Reescreva todas as linhas da listagem abaixo como uma lista numerada, sem as linhas em branco. Deixe as imagens de fora da resposta.

- - -

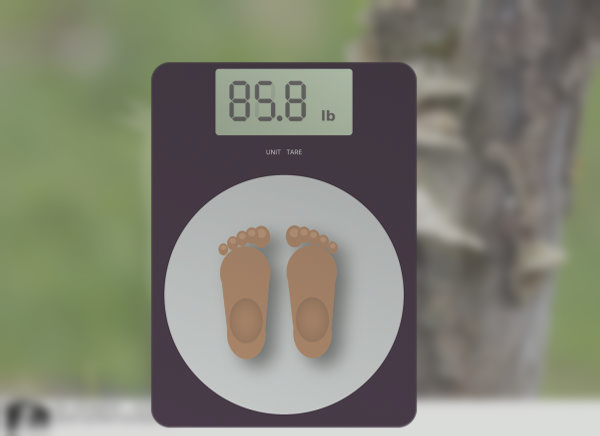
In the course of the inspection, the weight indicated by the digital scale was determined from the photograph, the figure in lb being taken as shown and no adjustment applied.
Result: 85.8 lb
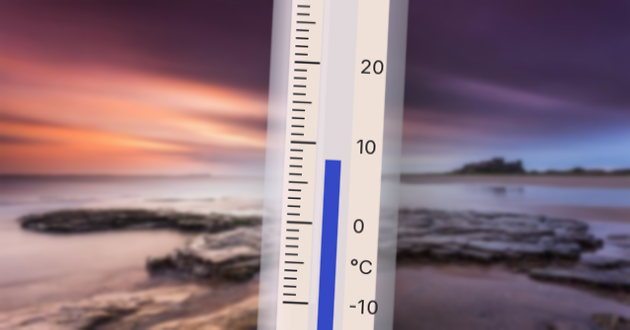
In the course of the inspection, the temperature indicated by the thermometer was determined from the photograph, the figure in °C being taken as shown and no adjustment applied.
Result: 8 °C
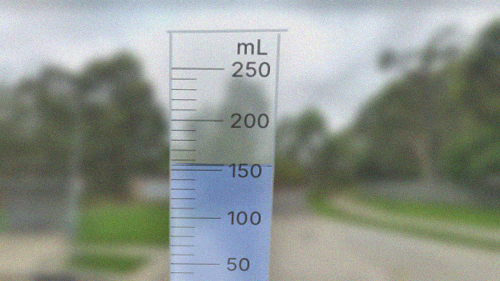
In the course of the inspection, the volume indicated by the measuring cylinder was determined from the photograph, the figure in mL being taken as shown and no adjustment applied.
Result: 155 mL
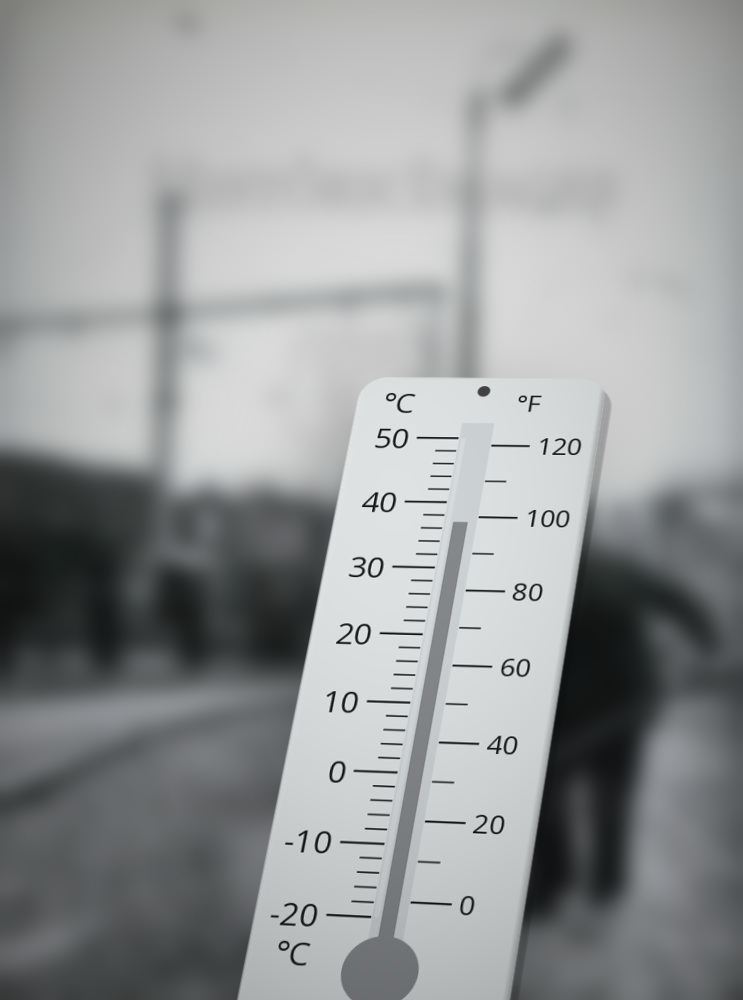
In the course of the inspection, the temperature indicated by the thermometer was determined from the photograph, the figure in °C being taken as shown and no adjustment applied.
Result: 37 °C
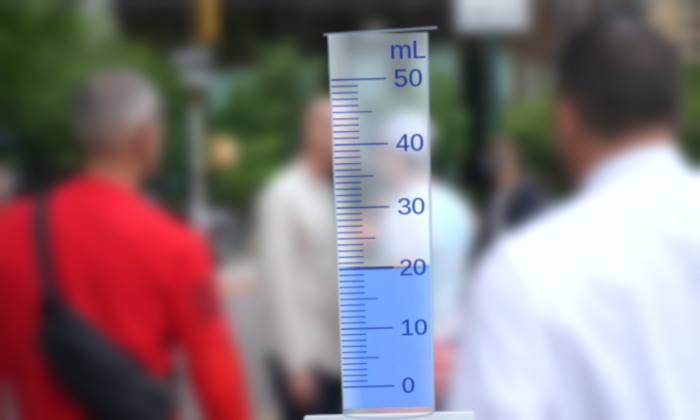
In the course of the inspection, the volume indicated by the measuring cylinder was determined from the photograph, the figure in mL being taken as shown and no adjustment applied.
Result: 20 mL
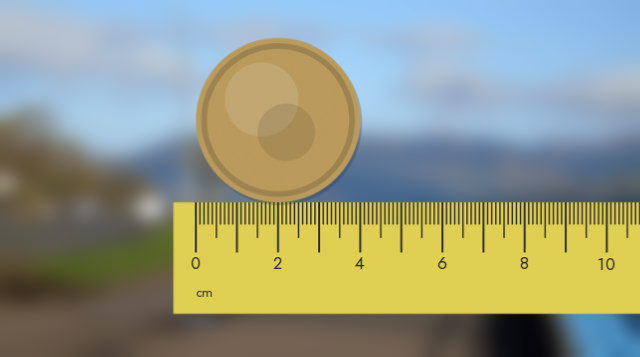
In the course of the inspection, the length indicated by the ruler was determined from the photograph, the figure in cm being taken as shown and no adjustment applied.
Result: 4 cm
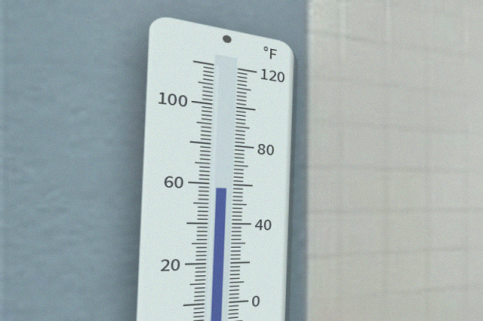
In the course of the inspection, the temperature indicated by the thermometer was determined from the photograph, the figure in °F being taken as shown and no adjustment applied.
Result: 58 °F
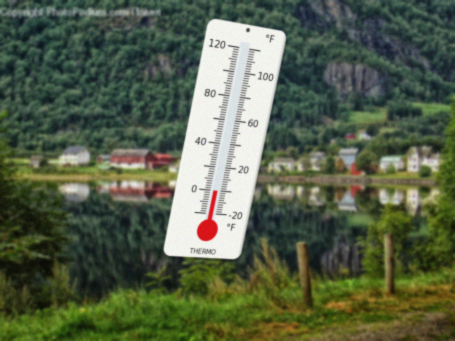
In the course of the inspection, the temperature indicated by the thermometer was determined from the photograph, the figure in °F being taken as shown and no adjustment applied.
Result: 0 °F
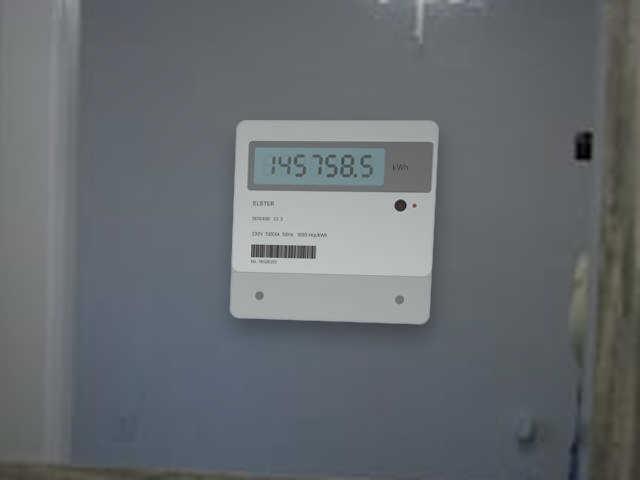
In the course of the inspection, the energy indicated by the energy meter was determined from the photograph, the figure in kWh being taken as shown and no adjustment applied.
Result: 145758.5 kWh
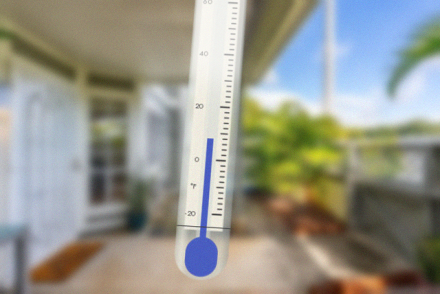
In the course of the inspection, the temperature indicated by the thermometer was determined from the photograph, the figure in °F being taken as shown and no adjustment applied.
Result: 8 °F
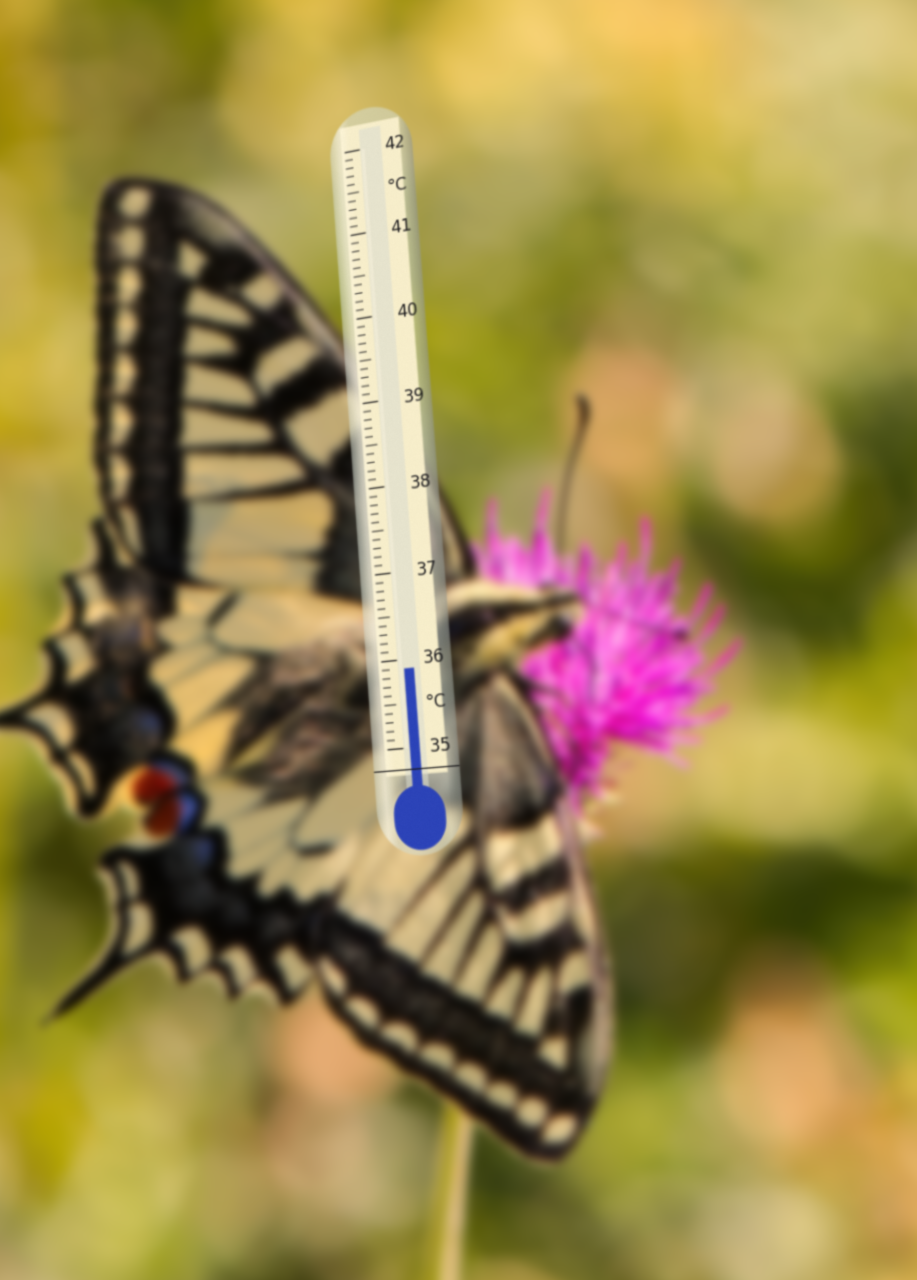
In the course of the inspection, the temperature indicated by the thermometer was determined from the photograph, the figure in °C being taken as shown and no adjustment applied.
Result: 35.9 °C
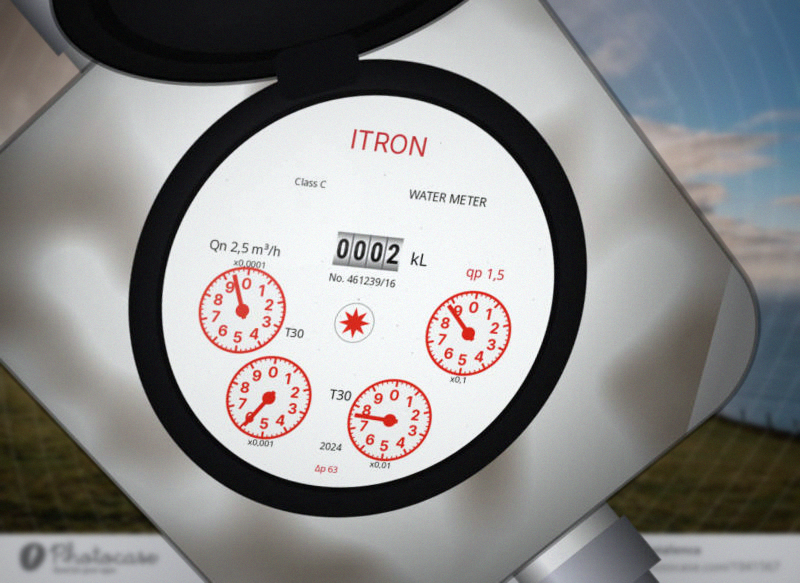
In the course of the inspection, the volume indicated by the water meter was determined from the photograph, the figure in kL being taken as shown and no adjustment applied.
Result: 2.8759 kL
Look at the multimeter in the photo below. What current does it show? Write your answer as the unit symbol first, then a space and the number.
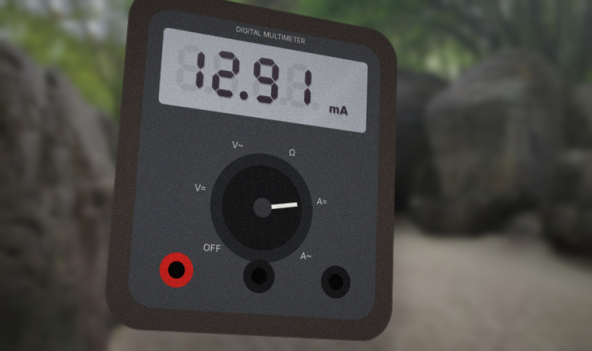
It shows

- - -

## RESPOSTA
1. In the course of the inspection, the weight indicated by the digital scale was determined from the photograph, the figure in lb being taken as shown and no adjustment applied.
2. Result: 85.8 lb
3. In the course of the inspection, the temperature indicated by the thermometer was determined from the photograph, the figure in °C being taken as shown and no adjustment applied.
4. Result: 8 °C
5. In the course of the inspection, the volume indicated by the measuring cylinder was determined from the photograph, the figure in mL being taken as shown and no adjustment applied.
6. Result: 155 mL
7. In the course of the inspection, the temperature indicated by the thermometer was determined from the photograph, the figure in °C being taken as shown and no adjustment applied.
8. Result: 37 °C
9. In the course of the inspection, the volume indicated by the measuring cylinder was determined from the photograph, the figure in mL being taken as shown and no adjustment applied.
10. Result: 20 mL
11. In the course of the inspection, the length indicated by the ruler was determined from the photograph, the figure in cm being taken as shown and no adjustment applied.
12. Result: 4 cm
13. In the course of the inspection, the temperature indicated by the thermometer was determined from the photograph, the figure in °F being taken as shown and no adjustment applied.
14. Result: 58 °F
15. In the course of the inspection, the temperature indicated by the thermometer was determined from the photograph, the figure in °F being taken as shown and no adjustment applied.
16. Result: 0 °F
17. In the course of the inspection, the energy indicated by the energy meter was determined from the photograph, the figure in kWh being taken as shown and no adjustment applied.
18. Result: 145758.5 kWh
19. In the course of the inspection, the temperature indicated by the thermometer was determined from the photograph, the figure in °F being taken as shown and no adjustment applied.
20. Result: 8 °F
21. In the course of the inspection, the temperature indicated by the thermometer was determined from the photograph, the figure in °C being taken as shown and no adjustment applied.
22. Result: 35.9 °C
23. In the course of the inspection, the volume indicated by the water meter was determined from the photograph, the figure in kL being taken as shown and no adjustment applied.
24. Result: 2.8759 kL
25. Look at the multimeter in the photo below. What current does it show? Write your answer as the unit symbol first, then a space and the number.
26. It shows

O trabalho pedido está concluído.